Items from a dataset:
-------------------------
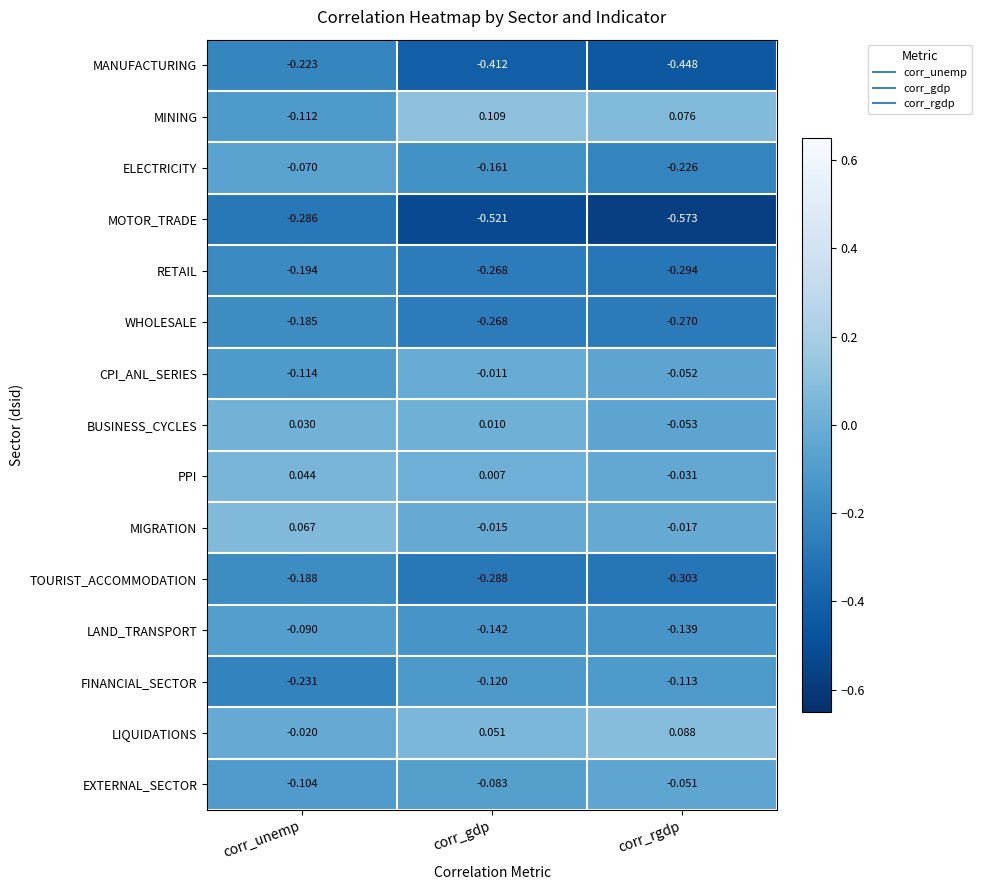

What is the spread (max minus min) of values at corr_unemp?

0.4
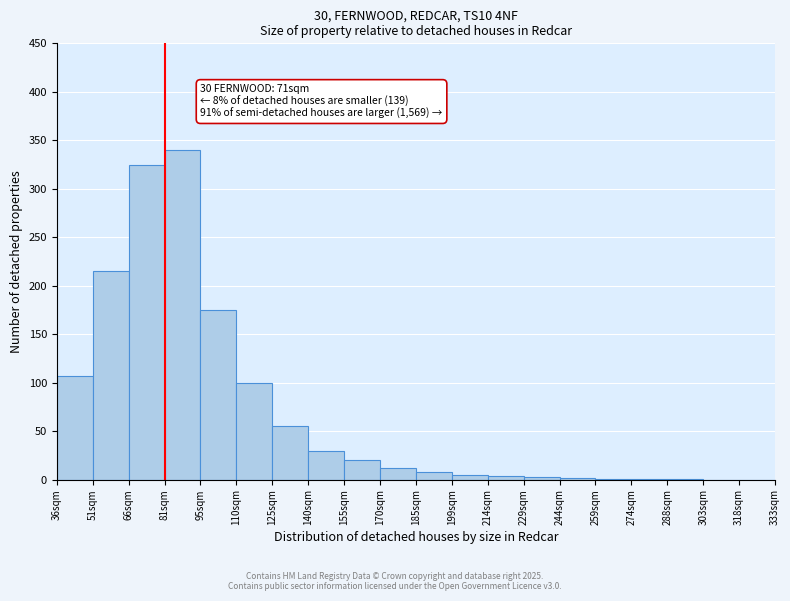

At which label is the value closest to 170?

95sqm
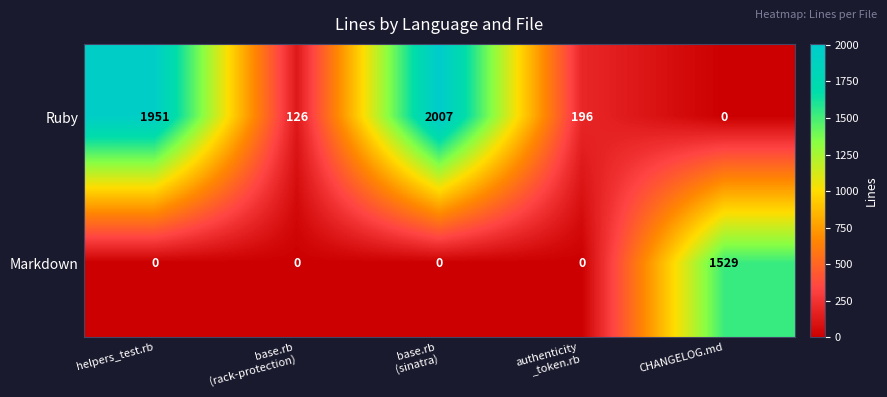

The value of Ruby at helpers_test.rb is 3263. True or false?

False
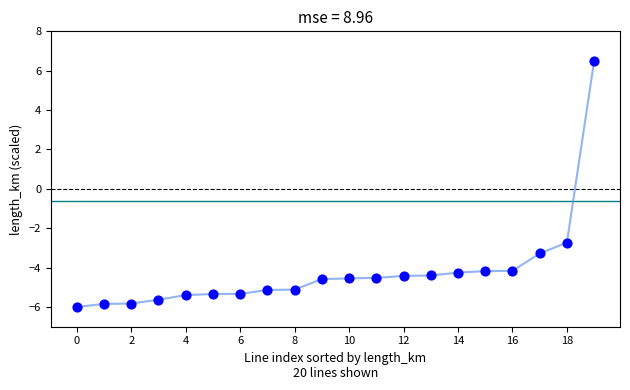

What is the range of Y values (max minus min)?

12.5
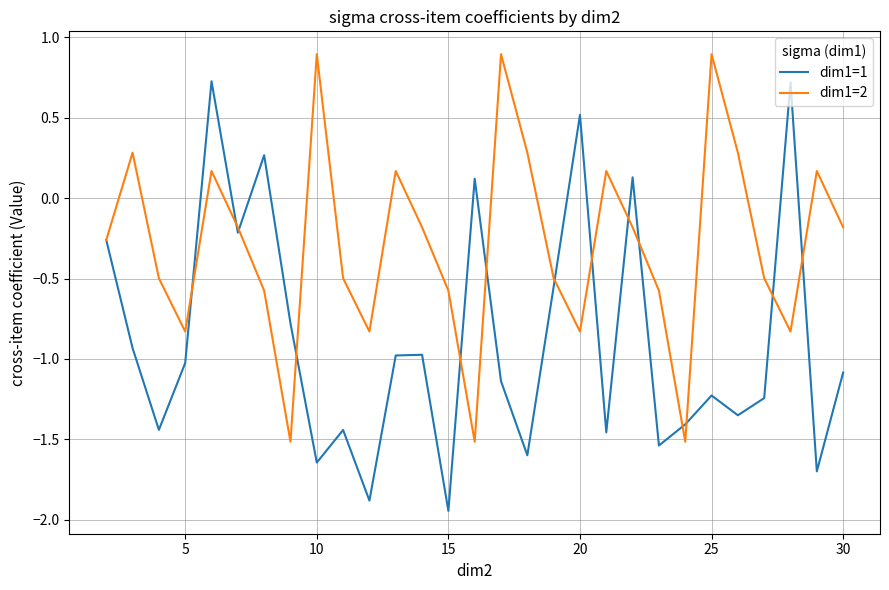

What is the maximum value for dim1=1?

0.7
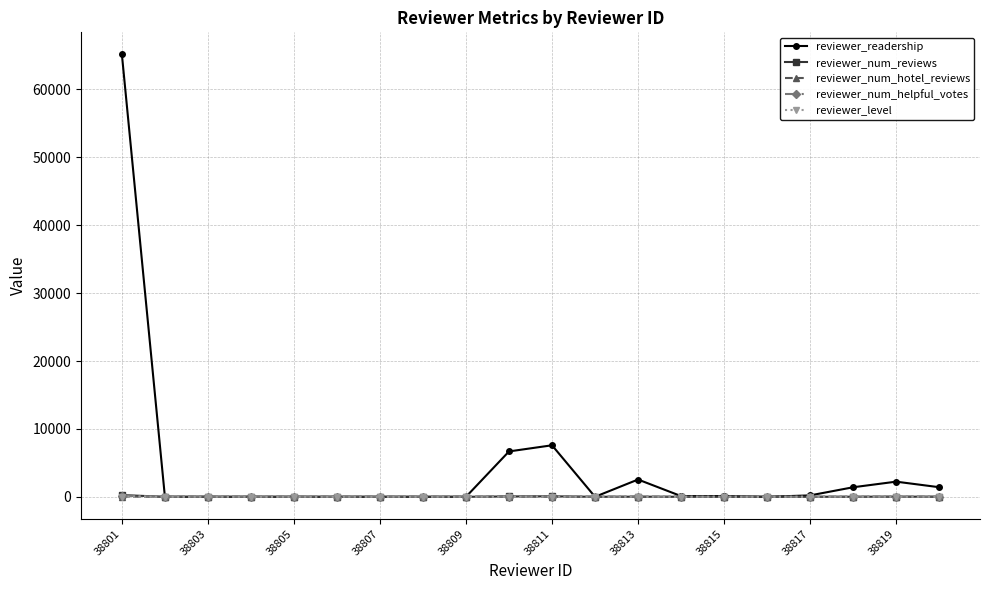

How many lines are shown in the chart?

5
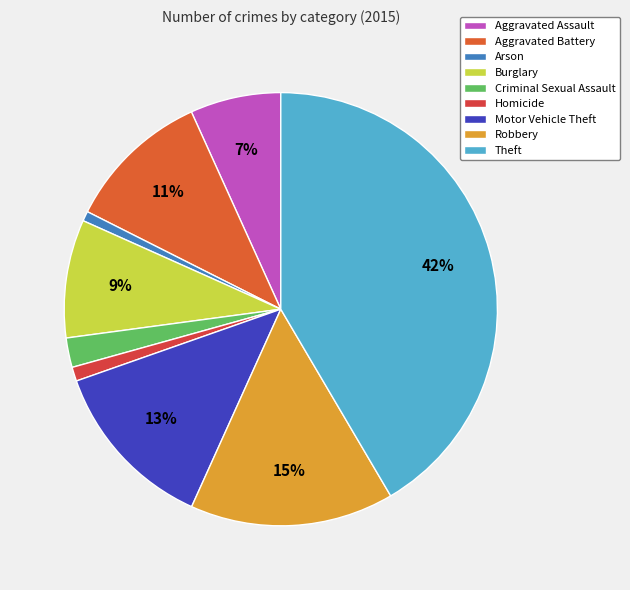

To the nearest percent, what percentage of the pie is Arson?

1%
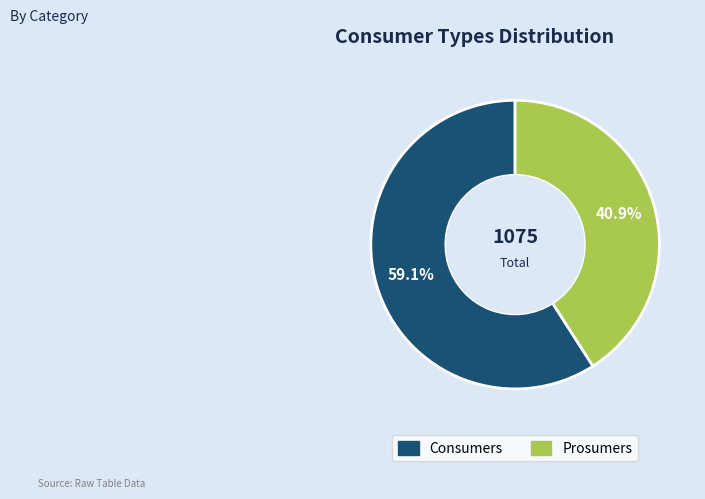

Do Consumers and Prosumers together represent more than half of the pie?

Yes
-------------------------
-- Exercise instructions --
Format the entries above as a JSON list of strings with one string per line, skipping blank lines and leaving out the pictures.

-- Response for this exercise --
[
  "What is the spread (max minus min) of values at corr_unemp?",
  "0.4",
  "At which label is the value closest to 170?",
  "95sqm",
  "The value of Ruby at helpers_test.rb is 3263. True or false?",
  "False",
  "What is the range of Y values (max minus min)?",
  "12.5",
  "What is the maximum value for dim1=1?",
  "0.7",
  "How many lines are shown in the chart?",
  "5",
  "To the nearest percent, what percentage of the pie is Arson?",
  "1%",
  "Do Consumers and Prosumers together represent more than half of the pie?",
  "Yes"
]